(Pictures paired with source code)
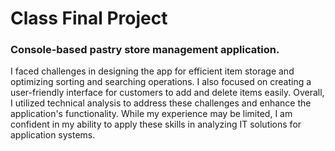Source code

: # Class Final Project

### Console-based pastry store management application. 

I faced challenges in designing the app for efficient item storage and optimizing sorting and searching operations. I also focused on creating a user-friendly interface for customers to add and delete items easily. Overall, I utilized technical analysis to address these challenges and enhance the application's functionality. While my experience may be limited, I am confident in my ability to apply these skills in analyzing IT solutions for application systems.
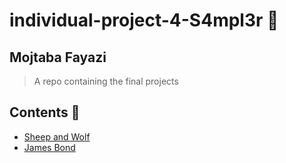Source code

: # individual-project-4-S4mpl3r 🔰
## Mojtaba Fayazi
> A repo containing the final projects
## Contents 🔮
- [Sheep and Wolf](https://github.com/KNTU-Algorithm-Design-Spring-2021/individual-project-4-S4mpl3r/tree/main/sheep_and_wolf)
- [James Bond](https://github.com/KNTU-Algorithm-Design-Spring-2021/individual-project-3-S4mpl3r/tree/main/jamesbond)
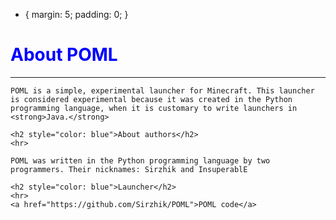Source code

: <head>
	<title>POML</title>
	<meta charset="utf-8">
	<meta name="keywords" content="POML">
	<meta name="keywords" content="Python Open Minecraft Launcher">
</head>

* {
    margin: 5;
    padding: 0; 
}

<body>
	<p><h1 style="color: blue;">About POML</h1></p>
	<hr>

	POML is a simple, experimental launcher for Minecraft. This launcher is considered experimental because it was created in the Python programming language, when it is customary to write launchers in <strong>Java.</strong> 
	
	<h2 style="color: blue">About authors</h2>
	<hr>
	
	POML was written in the Python programming language by two programmers. Their nicknames: Sirzhik and InsuperablE

	<h2 style="color: blue">Launcher</h2>
	<hr>
	<a href="https://github.com/Sirzhik/POML">POML code</a>
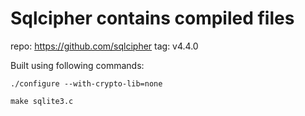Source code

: # Sqlcipher contains compiled files
repo: https://github.com/sqlcipher
tag:  v4.4.0

Built using following commands:
	
	./configure --with-crypto-lib=none

	make sqlite3.c
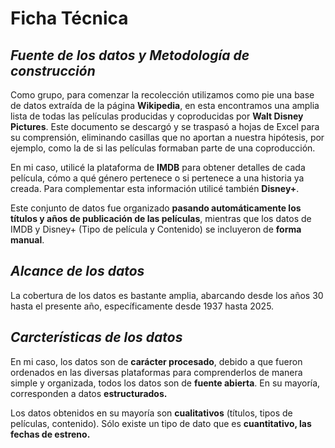 # Ficha Técnica

## *Fuente de los datos y Metodología de construcción*

Como grupo, para comenzar la recolección utilizamos como pie una base de datos extraída de la página **Wikipedia**, en esta encontramos una amplia lista de todas las películas producidas y coproducidas por **Walt Disney Pictures**. Este documento se descargó y se traspasó a hojas de Excel para su comprensión, eliminando casillas que no aportan a nuestra hipótesis, por ejemplo, como la de si las películas formaban parte de una coproducción.

En mi caso, utilicé la plataforma de **IMDB** para obtener detalles de cada película, cómo a qué género pertenece o si pertenece a una historia ya creada.
Para complementar esta información utilicé también **Disney+**. 

Este conjunto de datos fue organizado **pasando automáticamente los títulos y años de publicación de las películas**, mientras que los datos de IMDB y Disney+ (Tipo de película y Contenido) se incluyeron de **forma manual**. 

## *Alcance de los datos*

La cobertura de los datos es bastante amplia, abarcando desde los años 30 hasta el presente año, específicamente desde 1937 hasta 2025. 

## *Carcterísticas de los datos*

En mi caso, los datos son de **carácter procesado**, debido a que fueron ordenados en las diversas plataformas para comprenderlos de manera simple y organizada, todos los datos son de **fuente abierta**. En su mayoría, corresponden a datos **estructurados.**

Los datos obtenidos en su mayoría son **cualitativos** (títulos, tipos de películas, contenido). Sólo existe un tipo de dato que es **cuantitativo, las fechas de estreno.**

- _WORK REQUEST_:
All of the entries above are to be restated word for word, minus the images.

- _ANSWER FOR THE TASK_:
Source code

: # Class Final Project

### Console-based pastry store management application. 

I faced challenges in designing the app for efficient item storage and optimizing sorting and searching operations. I also focused on creating a user-friendly interface for customers to add and delete items easily. Overall, I utilized technical analysis to address these challenges and enhance the application's functionality. While my experience may be limited, I am confident in my ability to apply these skills in analyzing IT solutions for application systems.
Source code

: # individual-project-4-S4mpl3r 🔰
## Mojtaba Fayazi
> A repo containing the final projects
## Contents 🔮
- [Sheep and Wolf](https://github.com/KNTU-Algorithm-Design-Spring-2021/individual-project-4-S4mpl3r/tree/main/sheep_and_wolf)
- [James Bond](https://github.com/KNTU-Algorithm-Design-Spring-2021/individual-project-3-S4mpl3r/tree/main/jamesbond)
Source code

: <head>
	<title>POML</title>
	<meta charset="utf-8">
	<meta name="keywords" content="POML">
	<meta name="keywords" content="Python Open Minecraft Launcher">
</head>

* {
    margin: 5;
    padding: 0; 
}

<body>
	<p><h1 style="color: blue;">About POML</h1></p>
	<hr>

	POML is a simple, experimental launcher for Minecraft. This launcher is considered experimental because it was created in the Python programming language, when it is customary to write launchers in <strong>Java.</strong> 
	
	<h2 style="color: blue">About authors</h2>
	<hr>
	
	POML was written in the Python programming language by two programmers. Their nicknames: Sirzhik and InsuperablE

	<h2 style="color: blue">Launcher</h2>
	<hr>
	<a href="https://github.com/Sirzhik/POML">POML code</a>
Source code

: # Sqlcipher contains compiled files
repo: https://github.com/sqlcipher
tag:  v4.4.0

Built using following commands:
	
	./configure --with-crypto-lib=none

	make sqlite3.c
 # Ficha Técnica

## *Fuente de los datos y Metodología de construcción*

Como grupo, para comenzar la recolección utilizamos como pie una base de datos extraída de la página **Wikipedia**, en esta encontramos una amplia lista de todas las películas producidas y coproducidas por **Walt Disney Pictures**. Este documento se descargó y se traspasó a hojas de Excel para su comprensión, eliminando casillas que no aportan a nuestra hipótesis, por ejemplo, como la de si las películas formaban parte de una coproducción.

En mi caso, utilicé la plataforma de **IMDB** para obtener detalles de cada película, cómo a qué género pertenece o si pertenece a una historia ya creada.
Para complementar esta información utilicé también **Disney+**. 

Este conjunto de datos fue organizado **pasando automáticamente los títulos y años de publicación de las películas**, mientras que los datos de IMDB y Disney+ (Tipo de película y Contenido) se incluyeron de **forma manual**. 

## *Alcance de los datos*

La cobertura de los datos es bastante amplia, abarcando desde los años 30 hasta el presente año, específicamente desde 1937 hasta 2025. 

## *Carcterísticas de los datos*

En mi caso, los datos son de **carácter procesado**, debido a que fueron ordenados en las diversas plataformas para comprenderlos de manera simple y organizada, todos los datos son de **fuente abierta**. En su mayoría, corresponden a datos **estructurados.**

Los datos obtenidos en su mayoría son **cualitativos** (títulos, tipos de películas, contenido). Sólo existe un tipo de dato que es **cuantitativo, las fechas de estreno.**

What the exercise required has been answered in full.